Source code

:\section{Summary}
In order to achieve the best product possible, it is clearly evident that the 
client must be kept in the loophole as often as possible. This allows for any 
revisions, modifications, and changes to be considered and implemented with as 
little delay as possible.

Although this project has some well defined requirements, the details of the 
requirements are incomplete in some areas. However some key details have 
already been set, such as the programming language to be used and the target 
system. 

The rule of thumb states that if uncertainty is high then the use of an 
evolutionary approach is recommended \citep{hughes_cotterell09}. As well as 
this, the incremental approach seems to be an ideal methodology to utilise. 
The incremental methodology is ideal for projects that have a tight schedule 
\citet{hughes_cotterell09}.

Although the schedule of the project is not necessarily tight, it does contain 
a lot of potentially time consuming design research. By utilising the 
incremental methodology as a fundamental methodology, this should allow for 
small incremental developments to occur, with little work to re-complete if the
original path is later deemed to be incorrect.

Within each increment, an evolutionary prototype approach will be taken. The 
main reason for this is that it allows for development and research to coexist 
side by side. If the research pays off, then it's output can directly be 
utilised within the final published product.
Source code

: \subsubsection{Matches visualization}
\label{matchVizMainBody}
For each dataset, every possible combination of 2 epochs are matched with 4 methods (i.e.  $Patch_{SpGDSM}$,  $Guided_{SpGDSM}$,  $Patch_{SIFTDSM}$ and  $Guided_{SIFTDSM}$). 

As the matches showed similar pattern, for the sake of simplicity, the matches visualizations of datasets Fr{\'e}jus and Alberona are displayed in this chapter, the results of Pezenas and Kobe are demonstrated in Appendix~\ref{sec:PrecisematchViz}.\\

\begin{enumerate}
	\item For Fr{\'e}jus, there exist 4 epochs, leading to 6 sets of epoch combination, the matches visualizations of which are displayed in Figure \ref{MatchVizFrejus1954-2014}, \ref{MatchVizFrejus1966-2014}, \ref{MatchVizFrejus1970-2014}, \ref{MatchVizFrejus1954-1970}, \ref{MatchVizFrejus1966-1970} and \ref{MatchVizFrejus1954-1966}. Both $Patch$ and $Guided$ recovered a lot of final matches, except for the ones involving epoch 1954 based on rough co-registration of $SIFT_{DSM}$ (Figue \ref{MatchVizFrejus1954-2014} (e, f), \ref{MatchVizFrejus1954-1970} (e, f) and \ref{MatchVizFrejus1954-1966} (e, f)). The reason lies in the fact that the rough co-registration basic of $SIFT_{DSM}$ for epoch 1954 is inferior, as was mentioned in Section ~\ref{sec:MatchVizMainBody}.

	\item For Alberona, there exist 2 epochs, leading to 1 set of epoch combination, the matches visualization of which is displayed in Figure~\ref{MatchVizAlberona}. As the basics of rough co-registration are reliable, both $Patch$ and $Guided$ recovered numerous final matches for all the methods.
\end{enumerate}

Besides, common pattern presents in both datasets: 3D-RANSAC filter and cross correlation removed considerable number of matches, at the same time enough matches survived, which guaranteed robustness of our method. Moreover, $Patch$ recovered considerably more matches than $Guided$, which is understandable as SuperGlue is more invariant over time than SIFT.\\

- **PROBLEM TO WORK ON**
Retype the material above from start to finish without any changes.

- **WORKED SOLUTION**
Source code

:\section{Summary}
In order to achieve the best product possible, it is clearly evident that the 
client must be kept in the loophole as often as possible. This allows for any 
revisions, modifications, and changes to be considered and implemented with as 
little delay as possible.

Although this project has some well defined requirements, the details of the 
requirements are incomplete in some areas. However some key details have 
already been set, such as the programming language to be used and the target 
system. 

The rule of thumb states that if uncertainty is high then the use of an 
evolutionary approach is recommended \citep{hughes_cotterell09}. As well as 
this, the incremental approach seems to be an ideal methodology to utilise. 
The incremental methodology is ideal for projects that have a tight schedule 
\citet{hughes_cotterell09}.

Although the schedule of the project is not necessarily tight, it does contain 
a lot of potentially time consuming design research. By utilising the 
incremental methodology as a fundamental methodology, this should allow for 
small incremental developments to occur, with little work to re-complete if the
original path is later deemed to be incorrect.

Within each increment, an evolutionary prototype approach will be taken. The 
main reason for this is that it allows for development and research to coexist 
side by side. If the research pays off, then it's output can directly be 
utilised within the final published product.
Source code

: \subsubsection{Matches visualization}
\label{matchVizMainBody}
For each dataset, every possible combination of 2 epochs are matched with 4 methods (i.e.  $Patch_{SpGDSM}$,  $Guided_{SpGDSM}$,  $Patch_{SIFTDSM}$ and  $Guided_{SIFTDSM}$). 

As the matches showed similar pattern, for the sake of simplicity, the matches visualizations of datasets Fr{\'e}jus and Alberona are displayed in this chapter, the results of Pezenas and Kobe are demonstrated in Appendix~\ref{sec:PrecisematchViz}.\\

\begin{enumerate}
	\item For Fr{\'e}jus, there exist 4 epochs, leading to 6 sets of epoch combination, the matches visualizations of which are displayed in Figure \ref{MatchVizFrejus1954-2014}, \ref{MatchVizFrejus1966-2014}, \ref{MatchVizFrejus1970-2014}, \ref{MatchVizFrejus1954-1970}, \ref{MatchVizFrejus1966-1970} and \ref{MatchVizFrejus1954-1966}. Both $Patch$ and $Guided$ recovered a lot of final matches, except for the ones involving epoch 1954 based on rough co-registration of $SIFT_{DSM}$ (Figue \ref{MatchVizFrejus1954-2014} (e, f), \ref{MatchVizFrejus1954-1970} (e, f) and \ref{MatchVizFrejus1954-1966} (e, f)). The reason lies in the fact that the rough co-registration basic of $SIFT_{DSM}$ for epoch 1954 is inferior, as was mentioned in Section ~\ref{sec:MatchVizMainBody}.

	\item For Alberona, there exist 2 epochs, leading to 1 set of epoch combination, the matches visualization of which is displayed in Figure~\ref{MatchVizAlberona}. As the basics of rough co-registration are reliable, both $Patch$ and $Guided$ recovered numerous final matches for all the methods.
\end{enumerate}

Besides, common pattern presents in both datasets: 3D-RANSAC filter and cross correlation removed considerable number of matches, at the same time enough matches survived, which guaranteed robustness of our method. Moreover, $Patch$ recovered considerably more matches than $Guided$, which is understandable as SuperGlue is more invariant over time than SIFT.\\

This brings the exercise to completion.